Material/methods: 159 patients with decompensated heart failure without acute coronary event were included. A troponin T value >0.2 ng/ml in samples taken 6, 12 or 24 hours after admission was considered abnormal.
Results: High troponin T levels were identified in 24 patients (15%) (Group 1). Mean age for group 1 was 65.9 vs. 63.7 years in patients with troponin T<0.2 (Group 2) (p=ns). Ischemic etiology in groups 1 and 2 was found in 58.3 and 38.5% (p=0.07). Two-dimensional echocardiograms in groups 1 and 2 revealed higher left ventricular diameters, diastolic (61.7+/-10 vs. 56.9+/-10.3 mm, p=0.041) as well as systolic (49.4+/-13.5 vs. 42.0+/-12.0 mm, p=0.012), and lower ejection fraction (30.1+/-14 vs. 39.0+/-17.7%, p=0.03). Incidence of combined end point of death or refractory heart failure was 20.8 and 3.7% in groups 1 and 2 (p=0.007; OR=6.8; CI95%=1.5-31.2). In a multiple regression model, a history of infarction and chronic obstructive pulmonary disease, tissue hypoperfusion, radiographic pulmonary edema, and high troponin T levels emerged as the independent predictors.

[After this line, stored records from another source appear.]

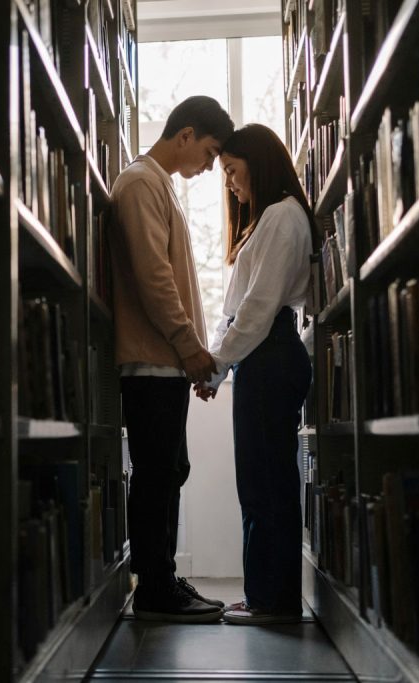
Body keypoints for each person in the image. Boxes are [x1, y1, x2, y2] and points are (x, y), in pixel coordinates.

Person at [109, 95, 234, 622]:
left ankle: (162, 579)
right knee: (157, 473)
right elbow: (154, 278)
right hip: (150, 359)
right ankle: (156, 590)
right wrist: (188, 346)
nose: (208, 167)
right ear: (185, 135)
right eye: (208, 153)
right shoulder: (141, 183)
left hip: (165, 361)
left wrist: (188, 355)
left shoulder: (157, 185)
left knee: (169, 470)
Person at [194, 123, 317, 625]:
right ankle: (265, 594)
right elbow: (240, 311)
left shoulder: (282, 216)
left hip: (271, 356)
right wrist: (219, 367)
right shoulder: (271, 217)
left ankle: (274, 600)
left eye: (231, 169)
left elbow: (257, 309)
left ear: (257, 163)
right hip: (262, 358)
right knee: (261, 479)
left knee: (267, 482)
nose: (228, 182)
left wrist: (217, 365)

Conclusions: High troponin T levels were found in 15% of patients with acute exacerbation of heart failure; this finding was independently associated with worse prognosis. Echocardiograms suggested that more severe ventricular remodeling is one subjacent mechanism related with biochemically detected myocardial injury in this setting.